■ **PROVIDED MATERIAL**
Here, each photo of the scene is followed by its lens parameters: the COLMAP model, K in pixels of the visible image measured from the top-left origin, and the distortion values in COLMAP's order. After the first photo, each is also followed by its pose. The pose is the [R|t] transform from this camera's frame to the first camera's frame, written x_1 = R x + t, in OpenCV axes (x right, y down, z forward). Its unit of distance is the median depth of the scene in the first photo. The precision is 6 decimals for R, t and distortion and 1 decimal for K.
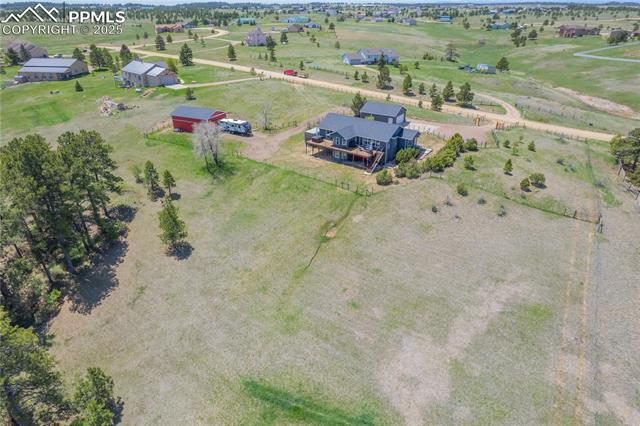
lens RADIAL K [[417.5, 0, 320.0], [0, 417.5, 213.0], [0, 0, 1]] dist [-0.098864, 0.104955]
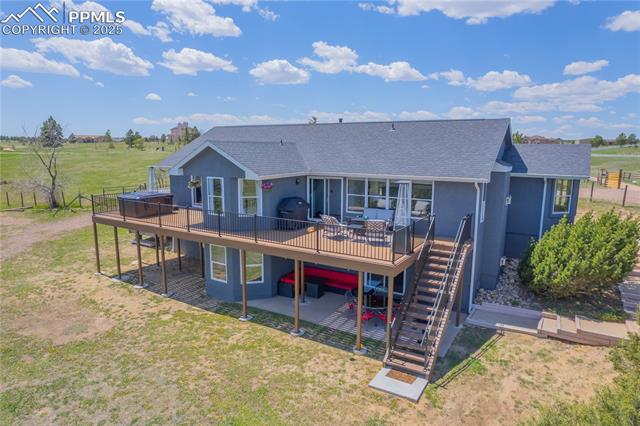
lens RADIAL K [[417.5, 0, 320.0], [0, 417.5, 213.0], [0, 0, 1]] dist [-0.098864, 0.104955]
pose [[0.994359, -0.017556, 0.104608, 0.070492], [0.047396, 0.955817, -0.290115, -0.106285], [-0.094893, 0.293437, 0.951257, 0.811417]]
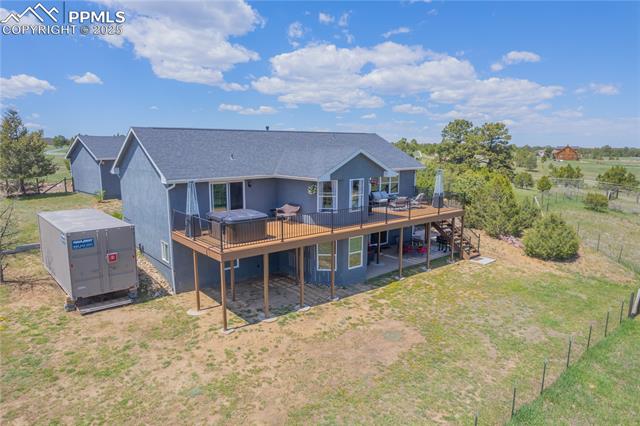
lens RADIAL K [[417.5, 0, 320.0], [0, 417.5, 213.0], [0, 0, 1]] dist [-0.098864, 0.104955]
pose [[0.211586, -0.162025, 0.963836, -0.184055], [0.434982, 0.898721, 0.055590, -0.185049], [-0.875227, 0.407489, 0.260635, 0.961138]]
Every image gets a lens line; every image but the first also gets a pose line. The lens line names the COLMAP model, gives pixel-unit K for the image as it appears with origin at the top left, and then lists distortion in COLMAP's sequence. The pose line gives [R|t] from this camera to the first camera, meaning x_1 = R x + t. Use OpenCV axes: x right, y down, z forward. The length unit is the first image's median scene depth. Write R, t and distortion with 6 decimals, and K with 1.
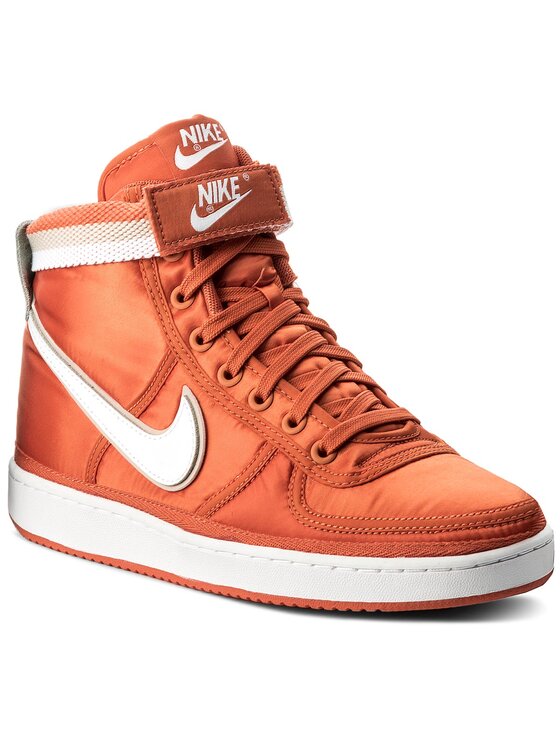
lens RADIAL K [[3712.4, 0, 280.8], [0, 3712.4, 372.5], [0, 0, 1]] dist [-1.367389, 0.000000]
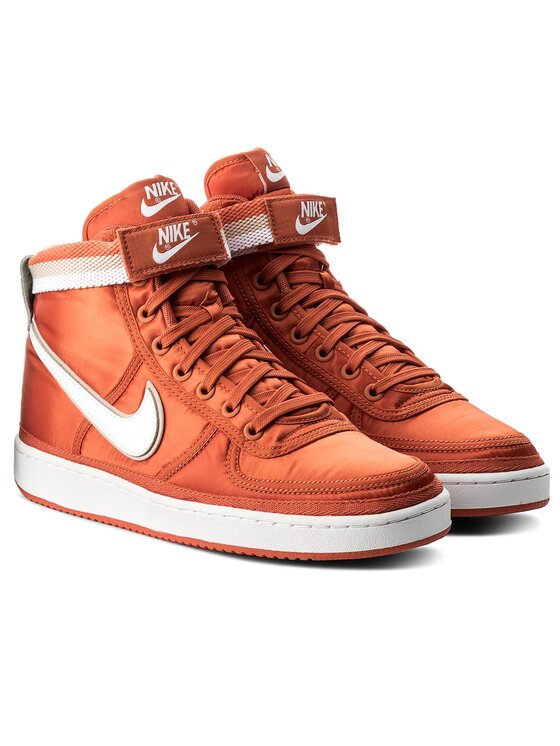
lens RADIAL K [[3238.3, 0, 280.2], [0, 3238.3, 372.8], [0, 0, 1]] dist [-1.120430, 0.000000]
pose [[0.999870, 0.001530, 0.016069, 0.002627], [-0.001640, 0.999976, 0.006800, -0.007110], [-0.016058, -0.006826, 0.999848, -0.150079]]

■ **WHAT YOU NEED TO DO**
Copy out the entire listing above line for line, leaving out the pictures.

■ **RESULT FOR THIS EXERCISE**
Here, each photo of the scene is followed by its lens parameters: the COLMAP model, K in pixels of the visible image measured from the top-left origin, and the distortion values in COLMAP's order. After the first photo, each is also followed by its pose. The pose is the [R|t] transform from this camera's frame to the first camera's frame, written x_1 = R x + t, in OpenCV axes (x right, y down, z forward). Its unit of distance is the median depth of the scene in the first photo. The precision is 6 decimals for R, t and distortion and 1 decimal for K.
lens RADIAL K [[417.5, 0, 320.0], [0, 417.5, 213.0], [0, 0, 1]] dist [-0.098864, 0.104955]
lens RADIAL K [[417.5, 0, 320.0], [0, 417.5, 213.0], [0, 0, 1]] dist [-0.098864, 0.104955]
pose [[0.994359, -0.017556, 0.104608, 0.070492], [0.047396, 0.955817, -0.290115, -0.106285], [-0.094893, 0.293437, 0.951257, 0.811417]]
lens RADIAL K [[417.5, 0, 320.0], [0, 417.5, 213.0], [0, 0, 1]] dist [-0.098864, 0.104955]
pose [[0.211586, -0.162025, 0.963836, -0.184055], [0.434982, 0.898721, 0.055590, -0.185049], [-0.875227, 0.407489, 0.260635, 0.961138]]
Every image gets a lens line; every image but the first also gets a pose line. The lens line names the COLMAP model, gives pixel-unit K for the image as it appears with origin at the top left, and then lists distortion in COLMAP's sequence. The pose line gives [R|t] from this camera to the first camera, meaning x_1 = R x + t. Use OpenCV axes: x right, y down, z forward. The length unit is the first image's median scene depth. Write R, t and distortion with 6 decimals, and K with 1.
lens RADIAL K [[3712.4, 0, 280.8], [0, 3712.4, 372.5], [0, 0, 1]] dist [-1.367389, 0.000000]
lens RADIAL K [[3238.3, 0, 280.2], [0, 3238.3, 372.8], [0, 0, 1]] dist [-1.120430, 0.000000]
pose [[0.999870, 0.001530, 0.016069, 0.002627], [-0.001640, 0.999976, 0.006800, -0.007110], [-0.016058, -0.006826, 0.999848, -0.150079]]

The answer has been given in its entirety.